Resume: This article explains the thinking and strategy of using a sermon outline when preaching sermons.
- 1 Sermon outline, What is it?
- 2 Why use a sermon outline
- 2.1 (1) Keep the sermon outline limited to only a single (or very few, but related) thoughts.
- 2.2 (2) Points in a sermon outline should be integral to the theme, and related to each other.
- 2.3 (3) Sermon outline elements should mark time and progress.
- 2.4 (4) Sermon outline elements should move to a conclusion.
- 2.5 (5) Good sermons don’t have fluff nor flutter.
- 2.6 (6) Context should not be ignored nor belabored.
- 2.7 (7) A sermon should enhance, broaden and deepen your listeners’ relationship with Jesus Christ.
Sermon outline, What is it?
A sermon outline is simply a guide to where you will logically “go” (speak) during a discourse. The options here are limited. (1) You use some kind of guide (a sermon outline). (2) You speak without any guide, just entering with a general topic to which you do not hold alliegance to follow, but rather wander from topic to topic.
Some preachers actually think that the later is somehow “being guided by the Holy Spirit”, and that is the only valid way to preach. We have no evidence really as to public speakers using or not using these “topical guides”. Dr. Bob Jones Jr. used this later strategy, and his defense was, “A sermon outline is like a skeleton. When you see a person’s bones, something is very wrong.”
While this thinking is actually popular among a lot of preachers, and many preachers who use sermon outlines actually break from their outline regularly holding this thinking as “a moving of the Holy Spirit”, the thinking is really not that great. It is flawed, and has a lot of problems. First of all, Dr. Bob Jones Jr had a lot of preaching experience and exposure (his dad was an evangelist so he grew up in the element of preaching). People like that have from where to draw from. Experienced preachers who have more than 10 or 20 years of preaching “under their belt” can preach extemporaneously and can “pull it off”. Most others fail when trying, and even experienced preachers have their problems when preaching without thinking through what they are saying. Not that last comment. Preachers that have preached on salvation hundreds of times can stand up without notes and do fine. But that is not to say that they did not prepare, it is to say that after preparing and preaching so many times on the same topic, to comment on it from memory is very easy and can be done very successfully.
A sermon outline is simply a prepared list of thoughts and verses that the preacher uses to guide his presentation.
There are two key issues to clarify in using a sermon outline: (1) Does an outline hinder the Holy Spirit? (2) Is an outline necessary and serve an essential purpose?

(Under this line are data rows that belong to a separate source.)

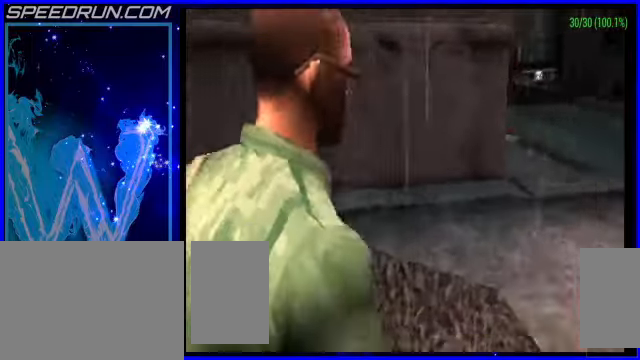
{"dt_ms": 500, "buttons": ["CROSS"], "left_stick": "right", "events": [[200, "CROSS", "down"], [400, "left_stick", "right"]]}
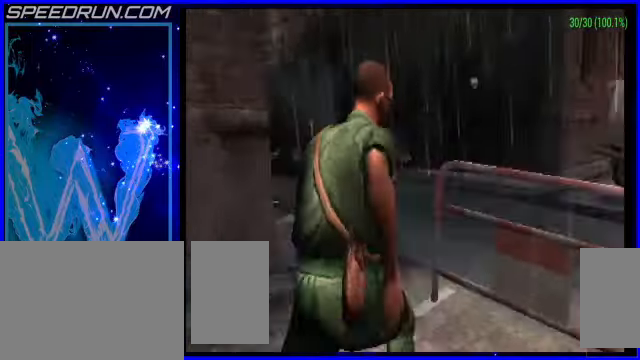
{"dt_ms": 500, "buttons": [], "left_stick": "up-right", "events": [[50, "CROSS", "up"], [150, "left_stick", "up-right"]]}
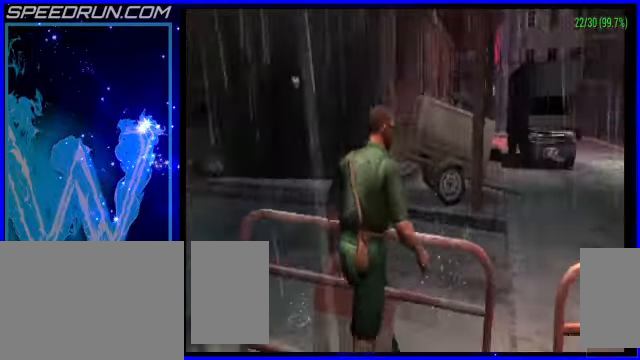
{"dt_ms": 500, "buttons": [], "left_stick": "up-right", "events": [[100, "CROSS", "down"], [250, "left_stick", "right"], [350, "CROSS", "up"], [450, "left_stick", "up-right"]]}
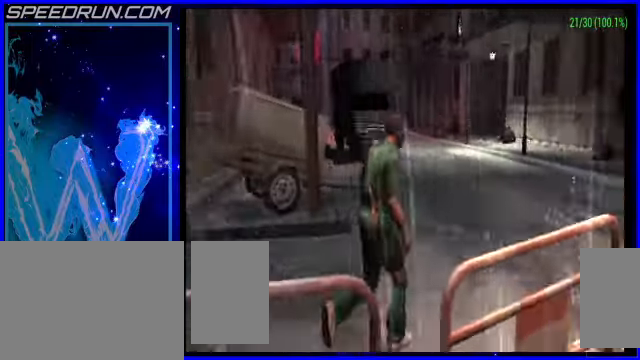
{"dt_ms": 500, "buttons": [], "left_stick": "down-right", "events": [[50, "left_stick", "up"], [350, "left_stick", "right"], [450, "left_stick", "down-right"]]}
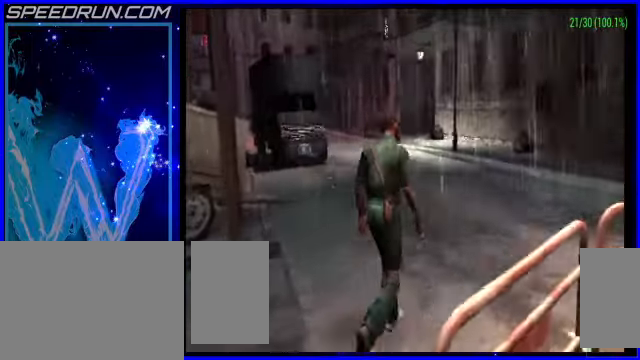
{"dt_ms": 500, "buttons": [], "left_stick": "up-right", "events": [[50, "CROSS", "down"], [150, "left_stick", "up-right"], [200, "CROSS", "up"]]}
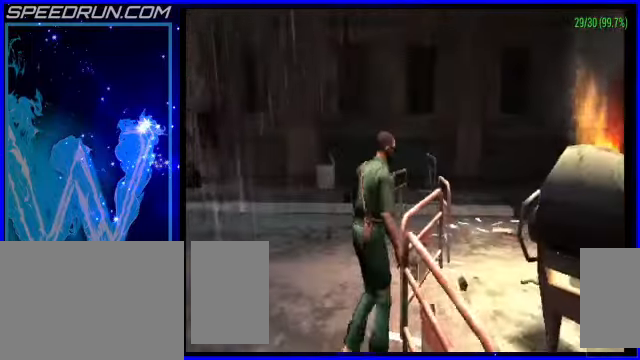
{"dt_ms": 500, "buttons": [], "left_stick": "down-right", "events": [[250, "left_stick", "right"], [350, "left_stick", "down-right"]]}
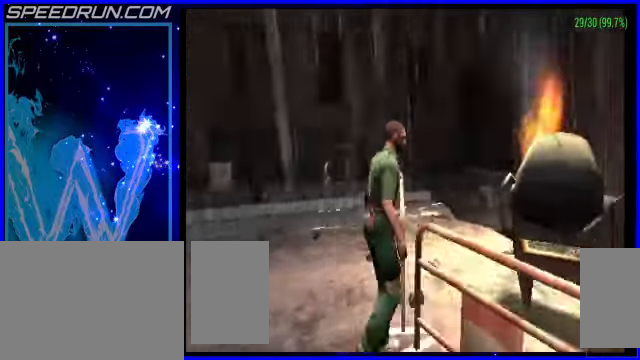
{"dt_ms": 500, "buttons": [], "left_stick": "up", "events": [[350, "left_stick", "up-right"], [500, "left_stick", "up"]]}
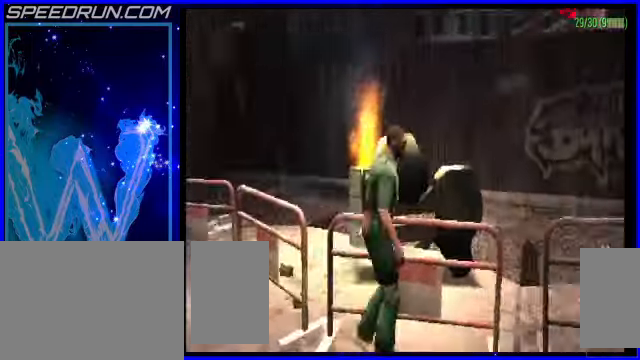
{"dt_ms": 500, "buttons": [], "left_stick": "center", "events": [[150, "left_stick", "center"]]}
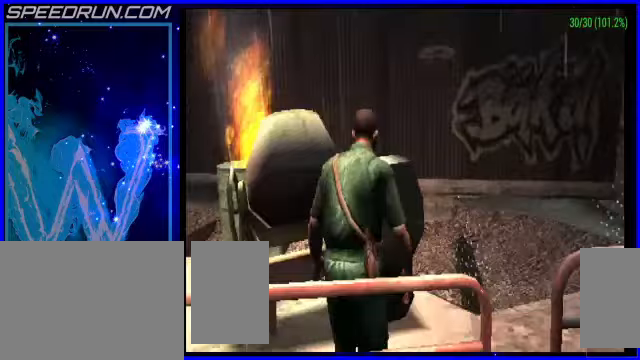
{"dt_ms": 500, "buttons": ["CROSS"], "left_stick": "up", "events": [[150, "left_stick", "up"], [300, "CROSS", "down"]]}
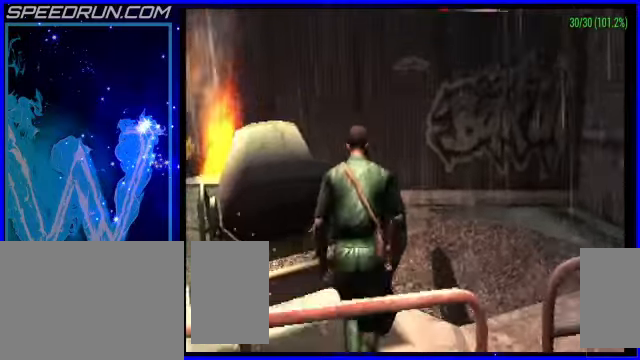
{"dt_ms": 500, "buttons": ["CROSS"], "left_stick": "left", "events": [[50, "left_stick", "up-right"], [150, "left_stick", "up"], [250, "left_stick", "up-left"], [400, "left_stick", "left"]]}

(1) Does an outline hinder the Holy Spirit?
Of all things that hinder the Holy Spirit when a preacher preaches, having an outline is not one of them. Sin and disobedience, and a life full of not seeking God’s will are the principle hinderances. When a man prepares a sermon, the Holy Spirit can work just as well in the preparation as in any lack of preparation. Praying before the sermon, and meditating on it, using an outline to guide what we think God wants us to say, is a very necessary part of every sermon. Therefore using a sermon outline does not push the Holy Spirit out of the sermon, but pushing the Holy Spirit out of the sermon by your will is what does that.
Offsite: How to prepare a sermon
Reflection and meditation of the passage as well as what commentors have said about a passage helps the Holy Spirit to bring key thoughts to mind in our presentation. Here the lack of a guide is equal to entering the pulpit with a lack of preparation. This cannot be held as good. God’s work deserves better than this. What the issue breaks down into (in a lot of cases) is simply that we are lazy, and sitting down and making a clean, clear, ordered presentation of God’s Word is not what many preachers want to do. Just standing up talking, and cultivating an audience of “Amen-ers” is what they want. These preachers usually rehash the same few sermons over and over throughout their ministry, and their people are very shallow, and their churches are not doing the work of God nor pleasing God.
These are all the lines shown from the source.